The major organic matter constituents of samples are matrix and migrated solid bitumen and chitinozoan skeleton. Organic carbon comprises of up to 4.7% in volume of total rock. A portion of organic matter in samples may contribute to porosity enhancement, such as matrix pyrobitumen, which is likely resulting from the formation of gas by secondary cracking of bitumen compounds. Porous matrix solid bitumen appear to be formed during migration and dissemination of bitumen into the porous clay fraction of the rock. This is often associated with significant bacterial sulfate reduction possibly in the early stages of generation and migration of bitumen. Based on organic petrology and Rock-Eval data it appears that the siltstone facies of the Utica Shale especially for the deeply buried section of the Utica Shale in this area acts as a reservoir rather than source rock.

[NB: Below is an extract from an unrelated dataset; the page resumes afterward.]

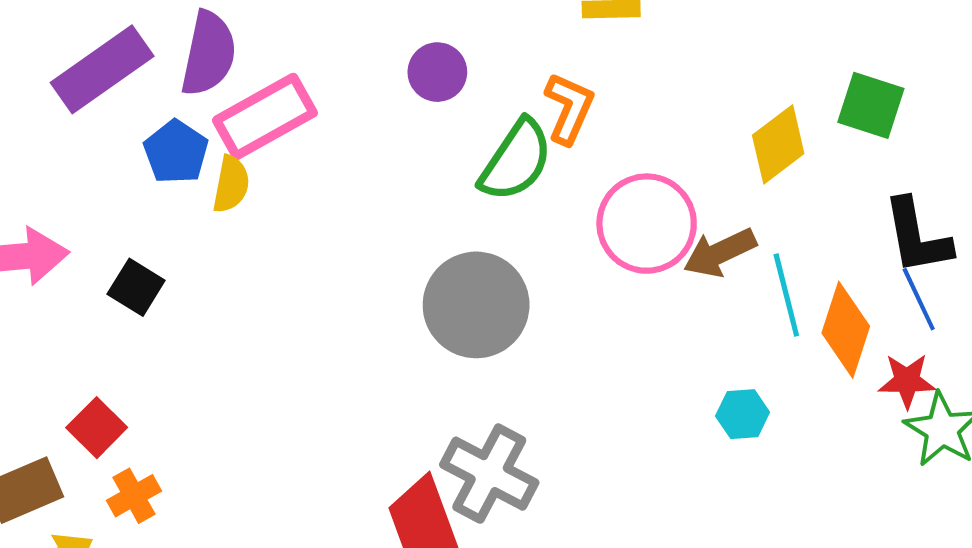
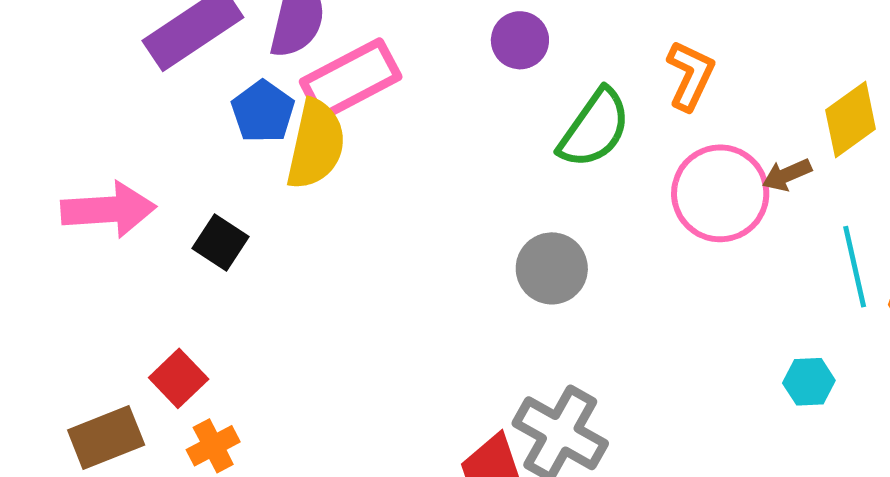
orange L-shape: (569, 108) -> (690, 75), moved
yellow semicircle: (231, 184) -> (316, 144), size x1.6
brown arrow: (720, 253) -> (787, 175), moved, size x0.7
gray circle: (476, 305) -> (552, 268), size x0.7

Random vitrinite reflectance (VRo) measurement is shown to be a robust method for indicating the thermal maturity in these samples. Recent improvements in petrographic analysis allow accurate reflectance measurements on nanoscale spots, providing reliable information on thermal maturity. The reflectance has been measured on matrix and solid bitumen and chitinozoan skeletons. There is a significant agreement between bitumen reflectance and chitinozoan reflectance when they converted to vitrinite reflectance.
Summary(Plain Language Summary, not published)
This study presents the preliminary results of the organic matter characterization of core samples from the Upper Ordovician Utica and Lorraine shales in the southwestern Quebec.